Pouco depois decidiu fixar-se definitivamente na cidade de Portimão, onde tinha bens de monta e desejava prosseguir a advocacia. Não creio que tivesse sido lá muito bem sucedido nas suas aspirações forenses. Em todo o caso, deixou marcas naquela cidade, nomeadamente em 1946 quando teve um gesto de altruísmo que veio demonstrar à saciedade não só a sua generosidade como ainda a superioridade do seu carácter.
Esse gesto consistiu na doação ao Instituto Português de Oncologia de uma vasto terreno em Portimão, para nele se instalar o centro de diagnóstico e tratamento do cancro. A escritura de doação do terreno foi firmada a 22-10-1947, pelo outorgante doador, pela sua esposa D. Maria Firmina Júdice de Abreu Neto e pelo chefe da secção de finanças de Portimão, em representação do Estado, tendo assistido ao acto o governador civil do distrito, Dr. Antero Cabral. A escritura foi lavrada nas notas da Dr.ª Mariana Carapeto dos Santos Patrício, notária naquela cidade, na qual se definiu que o terreno doado ao Instituto Português de Oncologia tinha 15.000 m2, situado no sítio de S. Sebastião, junto à estrada para o Alvor, no qual aquele Instituto se responsabilizaria pela construção de uma unidade hospitalar para o combate ao cancro, a qual na altura ficou orçada em 12 mil contos.
Não sei se o mesmo veio ou não a ser aproveitado para o fim em vista. Em todo o caso a oferta do terreno para o desenvolvimento da saúde em Portimão é uma prova do seu altruísmo e amor regionalista.
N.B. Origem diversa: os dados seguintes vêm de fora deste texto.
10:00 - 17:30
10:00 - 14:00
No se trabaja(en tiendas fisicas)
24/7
Mas o facto mais relevante e mais curioso na vida do ex-major David Rodrigues Neto foi o facto de ter perdido a confiança em Salazar e no regime nacionalista, tomando fortes posições contra o «Estado Novo» ao ponto de chegar a ser preso pela PIDE e sofrer a humilhação de ser julgado no Tribunal Plenário de Lisboa, em Conselho de Guerra e até mesmo no Tribunal da Comarca de Portimão, onde defendera vários pleitos judiciais. Durante as campanhas para a Presidência da República esteve sempre ao lado da oposição, quer na candidatura, em 1951, do almirante Quintão Meireles, quer, em 1958, na heróica campanha eleitoral do general Humberto Delgado, ao longo da qual tomou posições muito críticas contra o regime vigente.
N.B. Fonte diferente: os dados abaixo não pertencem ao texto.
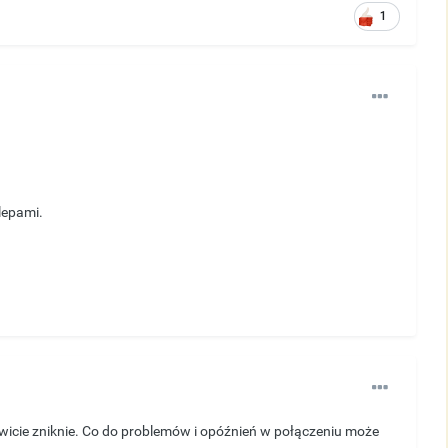
1
lepami.
wicie zniknie. Co do problemów i opóźnień w połączeniu może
Na imprensa algarvia colaborou no «Comércio de Portimão» e sobretudo no «Correio do Sul», cujo director, o Dr. Mário Lyster Franco, era seu amigo e antigo correligionário como simpatizante do movimento nacionalista. Mesmo quando o major David Neto se tornou em “personna non grata” ao regime nunca o «Correio do Sul», nem o seu director, lhe fecharam as portas. Creio até que entre eles existia alguma consonância nas críticas que em surdina faziam ao regime salazarista, que com o tempo vinha apodrecendo em favoritismos clientelares e em perseguições políticas absolutamente desumanas.